--- THE TASK ---
Copy out, from the data, each line containing the string "middle".

━━━━━━━━━━

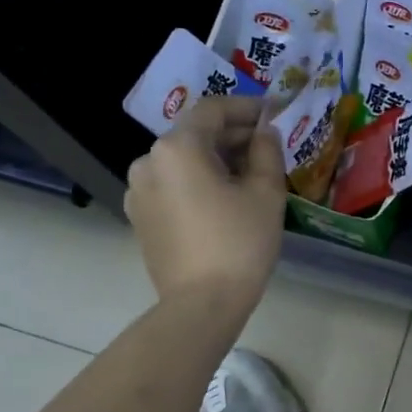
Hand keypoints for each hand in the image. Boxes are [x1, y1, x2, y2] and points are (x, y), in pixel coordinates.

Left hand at [124, 96, 287, 309]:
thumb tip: (264, 132)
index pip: (214, 110)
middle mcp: (148, 161)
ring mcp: (138, 191)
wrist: (202, 305)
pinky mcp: (140, 217)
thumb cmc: (239, 242)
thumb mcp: (266, 192)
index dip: (247, 107)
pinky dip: (198, 182)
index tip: (274, 114)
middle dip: (232, 136)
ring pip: (183, 161)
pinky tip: (224, 199)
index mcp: (177, 147)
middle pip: (195, 134)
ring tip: (249, 175)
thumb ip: (267, 151)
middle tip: (267, 146)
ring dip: (215, 160)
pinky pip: (172, 185)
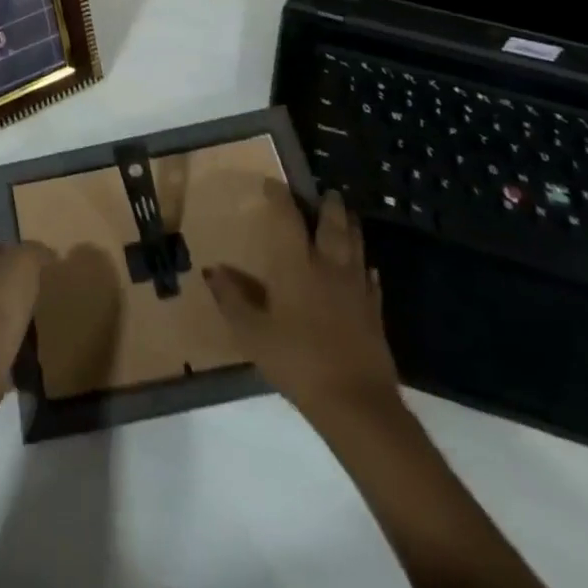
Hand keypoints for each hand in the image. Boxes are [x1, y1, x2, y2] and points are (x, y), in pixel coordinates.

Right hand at [203, 183, 400, 423]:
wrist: (356, 403)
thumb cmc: (297, 360)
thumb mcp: (252, 332)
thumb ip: (232, 299)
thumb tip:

━━━━━━━━━━

--- ANSWER SECTION ---
middle mcp: (148, 161)
middle dip: (232, 136)
middle pip: (195, 134)
middle tip: (267, 146)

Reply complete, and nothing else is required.